Written and Directed by Jonathan Patrick Hughes Produced by Jonathan Patrick Hughes Starring John Seese, Leeana Hergenreder and Chaise Thompkins
Christmas massacre films are awesome! Especially when you are in a vengeful mood. Thus is the theme in the short film, (S)aint Nick (part of the anthology, The 12 Slays of Christmas) which is dedicated to Rob Zombie. Obvious influences depicted.
(S)aint Nick is a terrific stand-alone short as it gets right into the nitty gritty topic of revenge. Billy is a young boy who loves his older sister, Ashley. They have a strong sibling bond, as she reads her little brother the festive bedtime story, “Twas the Night Before Christmas”. And of course, every sweet scene in a horror film, needs a nasty, slimy instigator.
Introducing Horace! (Great villain name!) The filthy, alcoholic, perverted stepfather to Ashley and Billy. Upon listening to the loving kids cuddling and discussing the magical Christmas spirit, Horace spews a load of depraved cruelty into their faces, focusing on his intention of slaying Santa Claus and burying his head next to their dead mother.
Wow, what a Christmas cheer he is! Break out the fruitcake!
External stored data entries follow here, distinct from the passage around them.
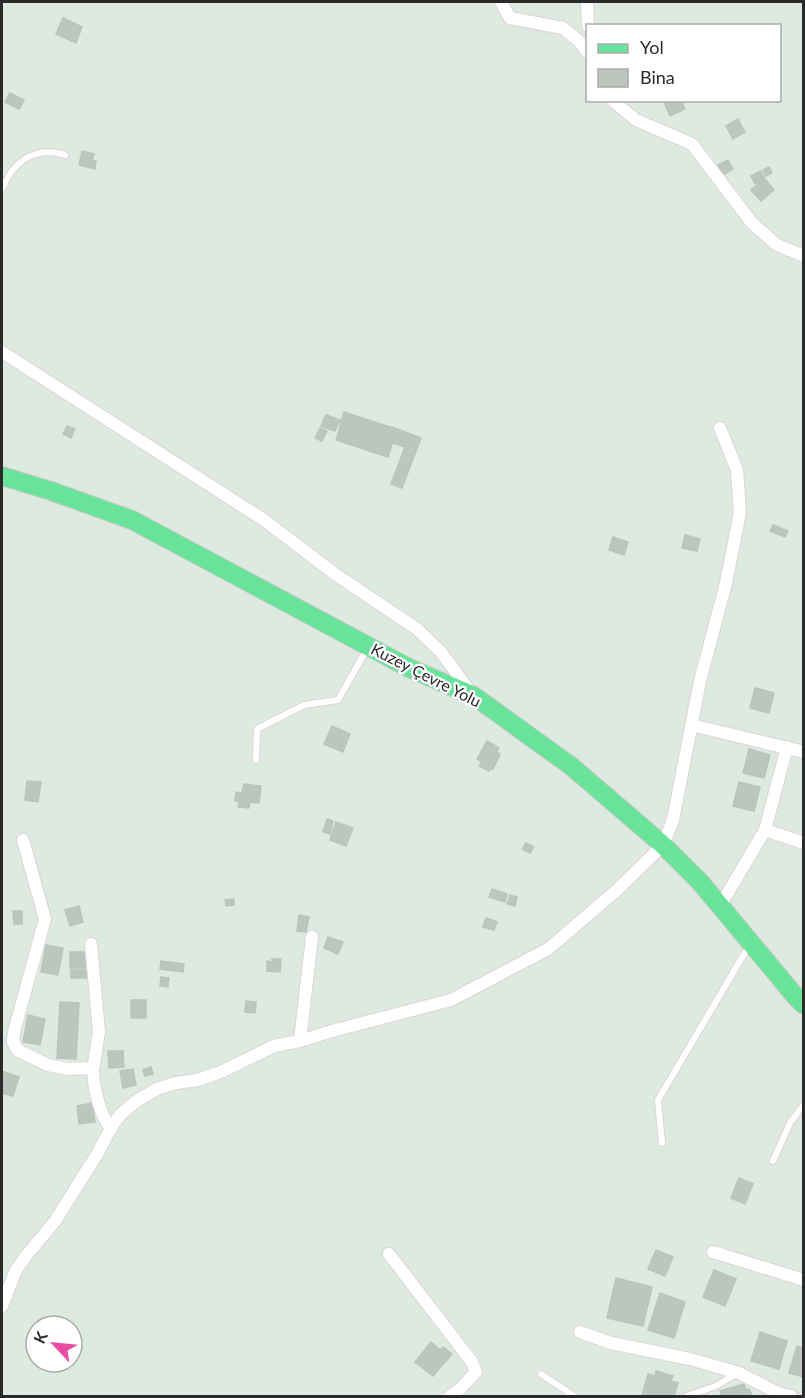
<svg xmlns="http://www.w3.org/2000/svg" width="805" height="1398" font-family="Lato,sans-serif">
<style>
.building{fill:#bcc6be;stroke:#b7c6bb;stroke-width:1.5}
.lines{fill:none;stroke-linecap:round;stroke-linejoin:round}
.service-casing{stroke:#e1d2db;stroke-width:8}
.minor-casing{stroke:#e1d2db;stroke-width:14}
.primary-casing{stroke:#c8c8c8;stroke-width:20}
.service{stroke:#fff;stroke-width:6}
.minor{stroke:#fff;stroke-width:12}
.primary{stroke:#6ae39a;stroke-width:18}
.labels{text-anchor:middle;stroke-width:4.5;stroke-linejoin:round;paint-order:stroke}
.street-label{font-size:16px;fill:#2a2a2a;stroke:#fff}
</style>
<rect width="100%" height="100%" fill="#ddeae0"/>
<path class="building" d="M63,18L82,27L76,43L56,34Z
M10,93L24,100L19,109L5,102Z
M669,100H681L685,109L670,116L664,102Z
M738,119L745,132L733,139L726,126Z
M82,151L94,154L92,160L96,161L95,169L79,165Z
M728,160L733,169L723,175L718,165Z
M769,167L772,173L766,176L763,170Z
M761,171L765,179L755,184L751,176Z
M765,179L774,190L761,201L751,190Z
M344,412L390,427L386,441L340,425Z
M326,415L340,420L335,431L321,426Z
M67,426L75,429L71,438L63,434Z
M340,427L392,444L388,457L336,440Z
M392,427L421,438L402,488L391,484L405,447L387,441Z
M320,428L327,431L322,441L315,438Z
M773,525L788,531L785,537L770,531Z
M685,535L700,539L697,551L682,548Z
M613,537L628,542L624,555L609,550Z
M755,688L774,693L769,713L750,708Z
M332,726L350,734L343,752L324,744Z
M487,741L499,748L497,752L500,754L493,769L491,768L489,771L479,766L482,762L477,759Z
M749,749L770,755L764,778L743,773Z
M27,781L41,782L38,802L25,800Z
M739,782L760,787L754,811L733,806Z
M244,784L261,786L259,803L250,802L249,808L238,807L239,801H235L236,792L242,793Z
M327,819L333,821L330,834L323,832Z
M336,822L353,828L346,846L330,840Z
M526,843L534,847L530,853L522,849Z
M492,889L507,894L505,902L489,897Z
M510,895L517,897L515,906L507,904Z
M234,899V905L226,906L225,900Z
M79,906L83,922L70,926L65,910Z
M13,911H22V924H14Z
M299,915L309,917L306,932L297,931Z
M486,918L497,922L494,930L483,927Z
M328,937L343,942L338,954L324,948Z
M46,945L63,948L58,975L41,972Z
M70,952H87V968H70Z
M272,959H281L280,972L267,971V961L272,962Z
M161,961L184,964L183,972L160,969Z
M71,970H88V978H71Z
M161,977L169,978L168,987L160,986Z
M131,1000H146V1018H131Z
M246,1001L256,1002L255,1013L245,1012Z
M60,1002L79,1003L76,1059L57,1058Z
M28,1015L45,1019L40,1045L23,1042Z
M108,1051H123L124,1067L109,1068Z
M151,1067L153,1074L145,1076L143,1070Z
M133,1069L136,1085L123,1088L120,1071Z
M2,1071L19,1077L13,1096L2,1093Z
M92,1103L95,1122L79,1124L77,1106Z
M739,1178L753,1184L745,1204L731,1198Z
M656,1250L673,1257L665,1276L648,1269Z
M714,1270L736,1279L725,1306L703,1297Z
M616,1278L652,1287L643,1326L607,1318Z
M660,1293L685,1302L674,1338L648,1330Z
M760,1332L787,1341L779,1369L751,1361Z
M431,1342L440,1350L443,1347L452,1354L433,1376L415,1362Z
M797,1346L804,1348V1377L789,1373Z
M656,1371L673,1376L671,1381L678,1383L674,1396H642L648,1374L655,1376Z
M744,1384L746,1390L749,1389L752,1396H722L720,1391Z"/>
<g class="lines">
<g class="service-casing">
<path id="service" d="M2,189C5,183 8,176 12,171C25,154 45,148 65,155
M256,760L257,729L304,705L338,700L367,649
M662,1143L658,1100L750,944
M773,1161L790,1123L804,1104
M541,1374L574,1396
M687,1396L716,1386L738,1373"/>
</g>
<g class="minor-casing">
<path id="minor" d="M501,2L510,18L563,28L580,42L588,53
M587,2L588,26
M612,100L636,120L692,144L752,223L777,245L804,256
M2,352L264,520L335,574L417,629L441,652L471,693
M691,725L804,752
M765,830L804,843
M23,840L45,919L14,1032L13,1041L17,1050L48,1065L68,1069L84,1068L93,1070C94,1089 99,1113 111,1129
M720,906L765,830L787,747
M91,944L99,1032L93,1070
M300,1041L312,937
M713,1252L804,1280
M389,1254L472,1362L476,1372L459,1390L450,1396
M2,1306L16,1270L26,1256L55,1221L96,1156L114,1123L122,1113L138,1100L157,1089L176,1083L198,1080L223,1071L274,1046L300,1041L332,1031L451,1000L548,949L617,890L663,845L673,820L700,681L726,583L740,512L737,470L720,428
M580,1332L611,1343L690,1359L739,1373L778,1393L791,1396"/>
</g>
<g class="primary-casing">
<path id="primary" d="M2,476L51,491L132,520L409,668L474,696L571,766L663,845L701,883L796,997L804,1005"/>
</g>
<use href="#service" class="service"/>
<use href="#minor" class="minor"/>
<use href="#primary" class="primary"/>
</g>
<g class="labels">
<g class="street-label">
<text transform="translate(426 675) rotate(27)" y="6">Kuzey Çevre Yolu</text>
</g>
</g>
<rect width="805" height="1398" fill="none" stroke="#2a2a2a" stroke-width="6"/>
<rect x="586" y="24" width="195" height="78" fill="#ffffff" stroke="#aaaaaa" stroke-width="1.5"/>
<rect x="598" y="44" width="30" height="9" fill="#6ae39a" stroke="#aaaaaa" stroke-width="1.5"/>
<text x="640" y="54" font-size="18" fill="#2a2a2a">Yol</text>
<rect x="598" y="69" width="30" height="18" fill="#bcc6be" stroke="#aaaaaa" stroke-width="1.5"/>
<text x="640" y="84" font-size="18" fill="#2a2a2a">Bina</text>
<g transform="translate(54 1344) rotate(296)"><circle r="28" fill="#ffffff" stroke="#aaaaaa" stroke-width="1.5"/>
<path d="M0-4.5L10 22L0 15L-10 22Z" fill="#e84da3"/>
<text y="-9" font-size="16" font-weight="bold" text-anchor="middle" fill="#2a2a2a">K</text>
</g>
</svg>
While Ashley looks upon her disgraceful stepdad with utter disgust, Billy waits for him to disappear before confessing his Christmas wish…”I want Santa Claus to kill my stepfather and leave him under the tree!” Billy is fine boy. Be like Billy.
(S)aint Nick does not gloss over any deep hidden meanings behind the satisfaction of retribution. Ashley is spoken to as a filler for her mom – a piece of meat for Horace to degrade and play with while Billy is a mere throw away child. Fantastically nasty. We are even treated to a little self-pleasuring act by Horace, while Ashley’s internal demons scream out for retaliation and more importantly – fulfill your brother’s Christmas wish!
The beauty of this short is its simplistically raw and bloody torture display. It is brutal, it is gruesome and well…it is EXTREMELY gratifying! You almost want to jump into the living room and drive a spike through Horace’s face under the mistletoe. But alas, leave it to the children. What a joyous holiday flick!